# Your assignment
The lines to be copied are those below that contain "legal".

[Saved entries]
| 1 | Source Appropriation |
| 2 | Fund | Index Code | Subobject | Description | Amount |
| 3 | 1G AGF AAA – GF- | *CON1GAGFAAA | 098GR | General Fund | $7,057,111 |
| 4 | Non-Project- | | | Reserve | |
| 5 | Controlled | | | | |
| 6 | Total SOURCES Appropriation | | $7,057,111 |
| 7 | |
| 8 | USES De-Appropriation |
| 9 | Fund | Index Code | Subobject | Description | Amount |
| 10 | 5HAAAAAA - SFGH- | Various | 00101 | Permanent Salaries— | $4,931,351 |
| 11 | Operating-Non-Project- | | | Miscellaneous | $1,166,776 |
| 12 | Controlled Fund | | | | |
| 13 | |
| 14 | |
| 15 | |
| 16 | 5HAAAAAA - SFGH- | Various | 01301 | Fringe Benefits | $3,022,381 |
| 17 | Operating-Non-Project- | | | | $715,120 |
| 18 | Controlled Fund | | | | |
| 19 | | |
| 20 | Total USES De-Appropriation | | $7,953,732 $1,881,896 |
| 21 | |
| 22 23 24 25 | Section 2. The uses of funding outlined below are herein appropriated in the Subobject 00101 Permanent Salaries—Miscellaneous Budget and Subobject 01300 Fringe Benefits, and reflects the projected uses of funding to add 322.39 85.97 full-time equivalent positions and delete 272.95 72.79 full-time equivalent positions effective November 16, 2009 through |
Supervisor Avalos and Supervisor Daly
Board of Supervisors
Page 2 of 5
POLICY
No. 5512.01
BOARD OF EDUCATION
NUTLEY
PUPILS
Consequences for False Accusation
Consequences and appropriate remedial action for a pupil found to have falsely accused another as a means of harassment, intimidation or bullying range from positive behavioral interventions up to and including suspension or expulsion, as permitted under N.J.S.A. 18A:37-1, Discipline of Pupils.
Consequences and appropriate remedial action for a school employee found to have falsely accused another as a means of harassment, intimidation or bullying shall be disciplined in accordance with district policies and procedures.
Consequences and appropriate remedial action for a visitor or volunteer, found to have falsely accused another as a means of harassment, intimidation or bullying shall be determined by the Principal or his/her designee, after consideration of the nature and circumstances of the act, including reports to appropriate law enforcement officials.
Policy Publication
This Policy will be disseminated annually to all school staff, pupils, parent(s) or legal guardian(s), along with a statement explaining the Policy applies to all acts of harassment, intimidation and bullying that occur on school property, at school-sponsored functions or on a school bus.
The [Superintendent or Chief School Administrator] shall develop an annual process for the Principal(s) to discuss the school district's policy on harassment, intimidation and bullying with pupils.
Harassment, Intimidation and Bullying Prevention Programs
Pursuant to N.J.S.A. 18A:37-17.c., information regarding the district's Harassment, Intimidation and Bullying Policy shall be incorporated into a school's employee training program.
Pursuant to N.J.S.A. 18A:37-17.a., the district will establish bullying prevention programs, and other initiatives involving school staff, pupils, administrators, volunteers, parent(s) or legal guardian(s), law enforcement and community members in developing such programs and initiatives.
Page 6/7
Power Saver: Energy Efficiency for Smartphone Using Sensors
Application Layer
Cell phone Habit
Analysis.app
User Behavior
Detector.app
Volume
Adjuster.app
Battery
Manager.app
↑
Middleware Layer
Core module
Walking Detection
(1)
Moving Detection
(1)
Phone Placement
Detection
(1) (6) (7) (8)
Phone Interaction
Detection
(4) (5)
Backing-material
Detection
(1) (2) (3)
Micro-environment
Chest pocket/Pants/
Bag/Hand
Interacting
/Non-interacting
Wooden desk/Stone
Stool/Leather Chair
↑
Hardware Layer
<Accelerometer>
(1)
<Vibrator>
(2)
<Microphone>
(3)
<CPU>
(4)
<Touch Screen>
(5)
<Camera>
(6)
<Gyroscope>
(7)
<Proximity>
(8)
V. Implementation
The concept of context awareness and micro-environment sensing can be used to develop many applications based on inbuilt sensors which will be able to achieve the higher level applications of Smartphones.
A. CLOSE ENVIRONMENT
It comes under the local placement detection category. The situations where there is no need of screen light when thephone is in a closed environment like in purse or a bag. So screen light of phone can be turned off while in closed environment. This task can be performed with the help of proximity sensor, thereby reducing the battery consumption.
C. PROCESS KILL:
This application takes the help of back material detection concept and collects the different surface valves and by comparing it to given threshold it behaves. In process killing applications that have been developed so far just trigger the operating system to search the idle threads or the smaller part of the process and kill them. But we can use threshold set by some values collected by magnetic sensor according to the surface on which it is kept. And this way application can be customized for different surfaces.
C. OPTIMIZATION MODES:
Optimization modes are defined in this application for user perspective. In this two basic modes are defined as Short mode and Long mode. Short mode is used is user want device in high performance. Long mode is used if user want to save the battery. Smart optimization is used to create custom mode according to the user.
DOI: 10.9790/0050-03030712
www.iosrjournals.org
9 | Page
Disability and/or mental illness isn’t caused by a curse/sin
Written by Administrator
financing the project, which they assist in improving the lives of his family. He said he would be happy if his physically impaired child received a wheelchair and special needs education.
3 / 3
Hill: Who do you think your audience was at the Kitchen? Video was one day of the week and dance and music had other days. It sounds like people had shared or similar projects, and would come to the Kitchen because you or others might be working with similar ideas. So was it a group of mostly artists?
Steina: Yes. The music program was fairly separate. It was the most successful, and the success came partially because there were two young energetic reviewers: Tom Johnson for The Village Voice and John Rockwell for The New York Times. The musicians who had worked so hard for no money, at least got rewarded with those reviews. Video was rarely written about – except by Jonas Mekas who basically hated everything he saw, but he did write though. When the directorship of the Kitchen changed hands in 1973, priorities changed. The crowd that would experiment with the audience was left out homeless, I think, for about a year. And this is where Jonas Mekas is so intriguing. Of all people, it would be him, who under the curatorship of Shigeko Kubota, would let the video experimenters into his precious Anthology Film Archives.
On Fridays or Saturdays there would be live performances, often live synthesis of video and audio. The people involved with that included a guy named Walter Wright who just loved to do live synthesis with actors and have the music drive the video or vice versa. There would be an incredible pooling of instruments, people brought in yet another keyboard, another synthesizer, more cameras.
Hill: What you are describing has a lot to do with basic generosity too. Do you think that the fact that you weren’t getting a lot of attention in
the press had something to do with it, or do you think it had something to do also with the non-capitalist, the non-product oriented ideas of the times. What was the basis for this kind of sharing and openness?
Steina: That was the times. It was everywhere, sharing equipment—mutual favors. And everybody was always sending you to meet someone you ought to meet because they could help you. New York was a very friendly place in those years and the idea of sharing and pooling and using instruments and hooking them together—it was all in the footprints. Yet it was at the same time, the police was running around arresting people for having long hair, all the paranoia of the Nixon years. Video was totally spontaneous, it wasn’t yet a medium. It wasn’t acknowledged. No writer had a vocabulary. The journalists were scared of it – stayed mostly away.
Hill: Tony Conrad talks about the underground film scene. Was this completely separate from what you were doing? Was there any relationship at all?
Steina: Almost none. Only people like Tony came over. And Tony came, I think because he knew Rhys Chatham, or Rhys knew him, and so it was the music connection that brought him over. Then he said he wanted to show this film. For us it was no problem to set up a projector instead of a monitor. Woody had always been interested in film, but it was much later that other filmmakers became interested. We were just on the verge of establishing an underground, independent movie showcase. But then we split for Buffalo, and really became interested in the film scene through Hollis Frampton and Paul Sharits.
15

# Exercise answer
This Policy will be disseminated annually to all school staff, pupils, parent(s) or legal guardian(s), along with a statement explaining the Policy applies to all acts of harassment, intimidation and bullying that occur on school property, at school-sponsored functions or on a school bus.
Pursuant to N.J.S.A. 18A:37-17.a., the district will establish bullying prevention programs, and other initiatives involving school staff, pupils, administrators, volunteers, parent(s) or legal guardian(s), law enforcement and community members in developing such programs and initiatives.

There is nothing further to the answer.